__Things to do__:
• A. From the value at risk column, list every capital model that the column says uses VaR.
• B. Continue the value at risk column from its final sentence.

In Praise of Value at Risk, Part I

VaR can misbehave,
Hiding dragons in the tail.
Many views reveal.

Propose value at risk (VaR) as a risk measure and you are the fool in the room. Peers roll their eyes and whisper behind your back “Don’t they know…not sub-additive?” Instinctively we reach for tail value at risk (tVaR) confident in its well-named coherence—would a rose risk measure smell as sweet? Non-actuaries have fewer qualms: VaR is alive and well in capital models from Solvency II, A. M. Best (both original and revised capital adequacy ratio) and Standard and Poor’s. The Swiss Solvency Test is an exception, using coherent tVaR.

This month’s Explorations column will begin to explore three questions:

  • When does VaR fail to be sub-additive in real applications? That is, when is the VaR of a sum greater than the sum of the VaRs?
  • How significant is its failure?
  • Is tVaR the only good alternative or are there others?

Insurance is based on diversification and sub-additivity expresses that a risk measure respects diversification: the risk of a sum is less than the sum of the risk of the parts. “Less risky” can be measured in a number of ways, broadly classified into location, dispersion and tail measures. Insurers are often regulated and internally managed based on tail risk measures, which motivates our interest in VaR.

__Data provided__:
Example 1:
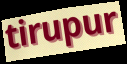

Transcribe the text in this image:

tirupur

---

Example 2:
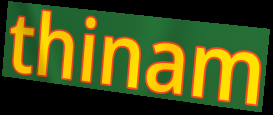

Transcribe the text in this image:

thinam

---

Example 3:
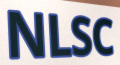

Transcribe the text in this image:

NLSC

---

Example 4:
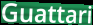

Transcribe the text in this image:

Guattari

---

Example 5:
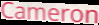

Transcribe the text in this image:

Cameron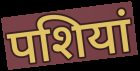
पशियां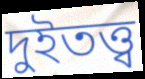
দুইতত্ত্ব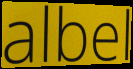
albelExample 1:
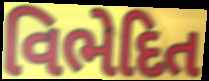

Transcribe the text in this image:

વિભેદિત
...
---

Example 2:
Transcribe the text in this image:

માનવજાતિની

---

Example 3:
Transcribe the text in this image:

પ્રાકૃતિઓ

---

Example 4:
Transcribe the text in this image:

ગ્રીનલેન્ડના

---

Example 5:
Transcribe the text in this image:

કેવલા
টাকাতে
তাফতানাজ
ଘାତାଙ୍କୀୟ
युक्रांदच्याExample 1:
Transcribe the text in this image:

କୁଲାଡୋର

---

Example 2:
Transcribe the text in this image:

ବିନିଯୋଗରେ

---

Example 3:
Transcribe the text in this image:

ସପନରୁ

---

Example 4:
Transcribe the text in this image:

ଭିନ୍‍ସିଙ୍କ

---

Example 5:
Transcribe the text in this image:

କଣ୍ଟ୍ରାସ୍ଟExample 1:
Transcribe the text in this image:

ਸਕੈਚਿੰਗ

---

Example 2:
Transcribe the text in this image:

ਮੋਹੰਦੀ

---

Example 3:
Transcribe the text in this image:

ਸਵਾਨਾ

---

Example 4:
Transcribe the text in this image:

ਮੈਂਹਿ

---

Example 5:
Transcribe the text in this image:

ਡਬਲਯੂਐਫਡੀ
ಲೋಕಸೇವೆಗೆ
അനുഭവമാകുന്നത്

__Response list__:
• A.
Solvency II
A. M. Best (original and revised capital adequacy ratio)
Standard and Poor's

• B.
Our experience with “tame” loss distributions and normal random variables leads us to expect that VaR should be sub-additive, and indeed this is the case for the family of elliptically contoured distributions that greatly generalizes the multivariate normal. But it is not always the case.

How can a portfolio possibly be more risky than the sum of its parts? A well-known risk management text (McNeil, Embrechts, and Frey 2005) lists three ways VaR can fail to be sub-additive:

  1. When the dependence structure is of a special, highly asymmetric form.
  2. When the marginals have a very skewed distribution.
  3. When the marginals are very heavy-tailed.

Case 1 is a circus trick: spectacular and alarming, but generally not a dragon. It can be controlled using tVaR, but also, as our opening Haiku suggests, by using many views, i.e. considering VaR at several different return periods. It is, however, a very instructive trick to learn and an ever-present possibility.

Case 2 is where the dragons live. Dire consequences can follow if they pass unnoticed and the potential skewness of the marginals is ignored. Again, the risk can be controlled using tVaR or using many views.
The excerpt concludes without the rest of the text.